Which lines of the data include the string "Eskişehir"? List them all.

--- START ---

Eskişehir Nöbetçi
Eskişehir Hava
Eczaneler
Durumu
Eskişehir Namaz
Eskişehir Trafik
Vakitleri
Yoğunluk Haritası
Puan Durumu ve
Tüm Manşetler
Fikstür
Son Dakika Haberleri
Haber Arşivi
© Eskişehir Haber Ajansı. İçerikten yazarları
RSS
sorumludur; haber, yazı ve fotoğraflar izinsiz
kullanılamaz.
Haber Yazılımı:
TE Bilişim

--- END ---

> **WRITTEN REPLY**:
Eskişehir Nöbetçi
Eskişehir Hava
Eskişehir Namaz
Eskişehir Trafik
© Eskişehir Haber Ajansı. İçerikten yazarları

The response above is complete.